The Grauniad should have remembered that, in any argument, if you take the moral high ground it must be out of artillery range.

March 31, 2015 5:45 pm

Having read Rusbridger’s Wiki entry, I’m not sure what to make of him.

March 31, 2015 5:49 pm

The rag is already running at a 25 million pound loss per year just to make some North London geeks feel superior, but don’t expect the hacks to commit ritual seppuku on their fat subsidised pensions. Puhleese …

Reply to  Pointman
March 31, 2015 7:32 pm

Except it sold its stake in Autotrader to secure its nefarious future as the ducking stool and witch burning axis of evil alongside the BBC.
“The sale proceeds, coupled with GMG’s existing cash and investment fund, which stood at £254m at the end of March, are expected to provide financial support for the Guardian, Observer and website for at least 30 years, including funds for further potential digital and overseas expansion.”.

Reply to  Pointman
April 1, 2015 12:09 am

Us north London lot do not feel superior and we are some of the Guardian‘s fiercest critics. In any case, Rushbridger will be gone by June – hence the flogging of his favorite hobby horse to death while he still can.

Reply to  Sasha
April 1, 2015 3:58 am

Err, OK Quentin. Whatever you say 🙂

Reply to  Sasha
April 1, 2015 4:02 am

Darn it, try again.

Reply to  Sasha
April 1, 2015 4:13 am

Bah Humbug. That oughta do it 🙂

Reply to  Pointman
April 1, 2015 3:09 am

I get it. Liquidating assets to raise cash to keep a business afloat is a good thing …

March 31, 2015 8:14 pm

Here is a visual analogy of the Guardian’s spin on things.

(100% pure video feedback!)

------

THINGS TO DO ▸
(1) From the comment thread, extract everything between "Bah Humbug. That" and "spin on things.", inclusive.
(2) List every time stamp in the comment thread that is dated April 1, 2015.

------

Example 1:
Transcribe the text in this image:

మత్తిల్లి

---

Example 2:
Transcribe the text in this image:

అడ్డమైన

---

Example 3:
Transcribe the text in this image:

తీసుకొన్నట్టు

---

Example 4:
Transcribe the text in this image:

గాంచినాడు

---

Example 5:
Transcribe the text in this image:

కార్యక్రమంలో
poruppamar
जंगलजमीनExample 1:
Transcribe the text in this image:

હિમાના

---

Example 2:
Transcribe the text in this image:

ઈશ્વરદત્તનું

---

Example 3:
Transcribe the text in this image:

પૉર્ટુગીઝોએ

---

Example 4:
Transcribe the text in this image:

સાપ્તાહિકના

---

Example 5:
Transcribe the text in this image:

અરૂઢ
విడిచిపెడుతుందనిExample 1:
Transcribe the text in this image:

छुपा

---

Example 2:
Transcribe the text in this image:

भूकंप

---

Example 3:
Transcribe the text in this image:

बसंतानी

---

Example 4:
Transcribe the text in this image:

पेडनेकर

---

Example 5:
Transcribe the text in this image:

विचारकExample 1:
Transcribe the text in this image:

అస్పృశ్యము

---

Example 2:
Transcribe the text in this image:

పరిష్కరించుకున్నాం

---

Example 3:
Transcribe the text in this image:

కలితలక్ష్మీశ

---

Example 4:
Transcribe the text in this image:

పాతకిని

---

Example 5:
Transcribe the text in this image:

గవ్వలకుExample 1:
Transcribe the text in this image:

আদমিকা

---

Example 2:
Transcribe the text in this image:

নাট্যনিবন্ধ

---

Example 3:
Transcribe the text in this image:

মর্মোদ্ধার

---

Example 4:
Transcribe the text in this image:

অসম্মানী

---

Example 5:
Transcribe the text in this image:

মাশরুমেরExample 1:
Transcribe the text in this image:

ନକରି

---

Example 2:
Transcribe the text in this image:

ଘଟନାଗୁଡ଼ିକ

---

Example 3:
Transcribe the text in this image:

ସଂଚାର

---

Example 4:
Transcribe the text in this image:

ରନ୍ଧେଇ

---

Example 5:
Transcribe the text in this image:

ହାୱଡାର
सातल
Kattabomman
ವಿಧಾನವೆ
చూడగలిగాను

------

SOLUTIONS TO THE EXERCISE ▸
(1)
Bah Humbug. That oughta do it 🙂

Reply to  Pointman
April 1, 2015 3:09 am

I get it. Liquidating assets to raise cash to keep a business afloat is a good thing …

March 31, 2015 8:14 pm

Here is a visual analogy of the Guardian’s spin on things.

(2)
12:09 am
3:58 am
4:02 am
4:13 am
3:09 am